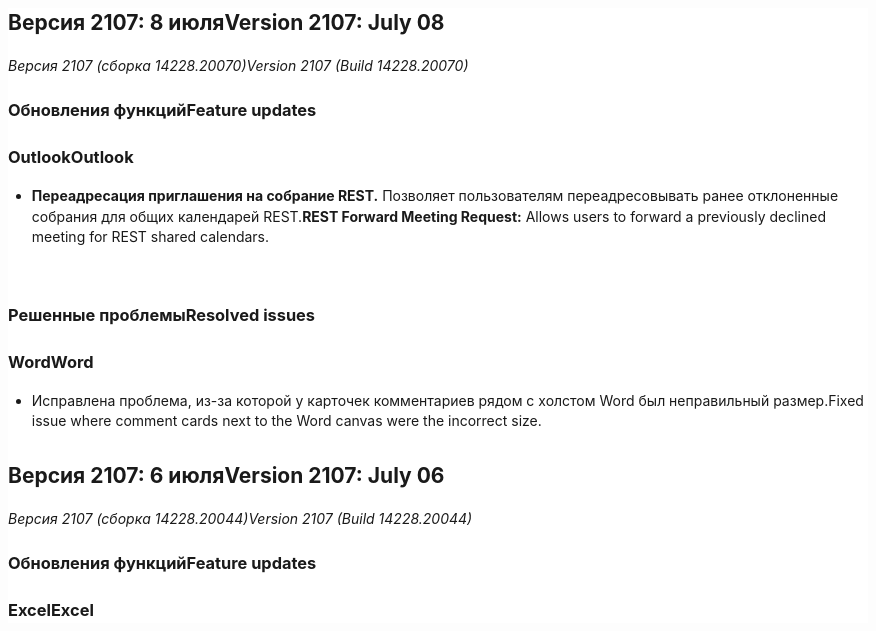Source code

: [//]: # (НЕ УДАЛЯТЬ)

[//]: # (НЕ УДАЛЯТЬ СВЕДЕНИЯ О ФУНКЦИЯХ НАЧАЛО СОДЕРЖИМОГО)

## <a name="version-2107-july-08"></a><span data-ttu-id="367a9-113">Версия 2107: 8 июля</span><span class="sxs-lookup"><span data-stu-id="367a9-113">Version 2107: July 08</span></span>
<span data-ttu-id="367a9-114">*Версия 2107 (сборка 14228.20070)*</span><span class="sxs-lookup"><span data-stu-id="367a9-114">*Version 2107 (Build 14228.20070)*</span></span>

[//]: # (НЕ УДАЛЯТЬ СВЕДЕНИЯ О ФУНКЦИЯХ НАЧАЛО СОДЕРЖИМОГО)

### <a name="feature-updates"></a><span data-ttu-id="367a9-116">Обновления функций</span><span class="sxs-lookup"><span data-stu-id="367a9-116">Feature updates</span></span>
### <a name="outlook"></a><span data-ttu-id="367a9-117">Outlook</span><span class="sxs-lookup"><span data-stu-id="367a9-117">Outlook</span></span>

- <span data-ttu-id="367a9-118">**Переадресация приглашения на собрание REST.** Позволяет пользователям переадресовывать ранее отклоненные собрания для общих календарей REST.</span><span class="sxs-lookup"><span data-stu-id="367a9-118">**REST Forward Meeting Request:** Allows users to forward a previously declined meeting for REST shared calendars.</span></span>


[//]: # (НЕ УДАЛЯТЬ СВЕДЕНИЯ О ФУНКЦИЯХ КОНЕЦ СОДЕРЖИМОГО)

<br/>

[//]: # (НЕ УДАЛЯТЬ СВЕДЕНИЯ ОБ ОШИБКАХ НАЧАЛО СОДЕРЖИМОГО)

### <a name="resolved-issues"></a><span data-ttu-id="367a9-121">Решенные проблемы</span><span class="sxs-lookup"><span data-stu-id="367a9-121">Resolved issues</span></span>
### <a name="word"></a><span data-ttu-id="367a9-122">Word</span><span class="sxs-lookup"><span data-stu-id="367a9-122">Word</span></span>

- <span data-ttu-id="367a9-123">Исправлена проблема, из-за которой у карточек комментариев рядом с холстом Word был неправильный размер.</span><span class="sxs-lookup"><span data-stu-id="367a9-123">Fixed issue where comment cards next to the Word canvas were the incorrect size.</span></span>



[//]: # (НЕ УДАЛЯТЬ СВЕДЕНИЯ ОБ ОШИБКАХ КОНЕЦ СОДЕРЖИМОГО)

## <a name="version-2107-july-06"></a><span data-ttu-id="367a9-125">Версия 2107: 6 июля</span><span class="sxs-lookup"><span data-stu-id="367a9-125">Version 2107: July 06</span></span>
<span data-ttu-id="367a9-126">*Версия 2107 (сборка 14228.20044)*</span><span class="sxs-lookup"><span data-stu-id="367a9-126">*Version 2107 (Build 14228.20044)*</span></span>

[//]: # (НЕ УДАЛЯТЬ СВЕДЕНИЯ О ФУНКЦИЯХ НАЧАЛО СОДЕРЖИМОГО)

### <a name="feature-updates"></a><span data-ttu-id="367a9-128">Обновления функций</span><span class="sxs-lookup"><span data-stu-id="367a9-128">Feature updates</span></span>
### <a name="excel"></a><span data-ttu-id="367a9-129">Excel</span><span class="sxs-lookup"><span data-stu-id="367a9-129">Excel</span></span>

★ ★ ★ ★ ★

Hand back the data exactly as it appears, with all pictures cut.

Source code

: [//]: # (НЕ УДАЛЯТЬ)

[//]: # (НЕ УДАЛЯТЬ СВЕДЕНИЯ О ФУНКЦИЯХ НАЧАЛО СОДЕРЖИМОГО)

## <a name="version-2107-july-08"></a><span data-ttu-id="367a9-113">Версия 2107: 8 июля</span><span class="sxs-lookup"><span data-stu-id="367a9-113">Version 2107: July 08</span></span>
<span data-ttu-id="367a9-114">*Версия 2107 (сборка 14228.20070)*</span><span class="sxs-lookup"><span data-stu-id="367a9-114">*Version 2107 (Build 14228.20070)*</span></span>

[//]: # (НЕ УДАЛЯТЬ СВЕДЕНИЯ О ФУНКЦИЯХ НАЧАЛО СОДЕРЖИМОГО)

### <a name="feature-updates"></a><span data-ttu-id="367a9-116">Обновления функций</span><span class="sxs-lookup"><span data-stu-id="367a9-116">Feature updates</span></span>
### <a name="outlook"></a><span data-ttu-id="367a9-117">Outlook</span><span class="sxs-lookup"><span data-stu-id="367a9-117">Outlook</span></span>

- <span data-ttu-id="367a9-118">**Переадресация приглашения на собрание REST.** Позволяет пользователям переадресовывать ранее отклоненные собрания для общих календарей REST.</span><span class="sxs-lookup"><span data-stu-id="367a9-118">**REST Forward Meeting Request:** Allows users to forward a previously declined meeting for REST shared calendars.</span></span>


[//]: # (НЕ УДАЛЯТЬ СВЕДЕНИЯ О ФУНКЦИЯХ КОНЕЦ СОДЕРЖИМОГО)

<br/>

[//]: # (НЕ УДАЛЯТЬ СВЕДЕНИЯ ОБ ОШИБКАХ НАЧАЛО СОДЕРЖИМОГО)

### <a name="resolved-issues"></a><span data-ttu-id="367a9-121">Решенные проблемы</span><span class="sxs-lookup"><span data-stu-id="367a9-121">Resolved issues</span></span>
### <a name="word"></a><span data-ttu-id="367a9-122">Word</span><span class="sxs-lookup"><span data-stu-id="367a9-122">Word</span></span>

- <span data-ttu-id="367a9-123">Исправлена проблема, из-за которой у карточек комментариев рядом с холстом Word был неправильный размер.</span><span class="sxs-lookup"><span data-stu-id="367a9-123">Fixed issue where comment cards next to the Word canvas were the incorrect size.</span></span>



[//]: # (НЕ УДАЛЯТЬ СВЕДЕНИЯ ОБ ОШИБКАХ КОНЕЦ СОДЕРЖИМОГО)

## <a name="version-2107-july-06"></a><span data-ttu-id="367a9-125">Версия 2107: 6 июля</span><span class="sxs-lookup"><span data-stu-id="367a9-125">Version 2107: July 06</span></span>
<span data-ttu-id="367a9-126">*Версия 2107 (сборка 14228.20044)*</span><span class="sxs-lookup"><span data-stu-id="367a9-126">*Version 2107 (Build 14228.20044)*</span></span>

[//]: # (НЕ УДАЛЯТЬ СВЕДЕНИЯ О ФУНКЦИЯХ НАЧАЛО СОДЕРЖИМОГО)

### <a name="feature-updates"></a><span data-ttu-id="367a9-128">Обновления функций</span><span class="sxs-lookup"><span data-stu-id="367a9-128">Feature updates</span></span>
### <a name="excel"></a><span data-ttu-id="367a9-129">Excel</span><span class="sxs-lookup"><span data-stu-id="367a9-129">Excel</span></span>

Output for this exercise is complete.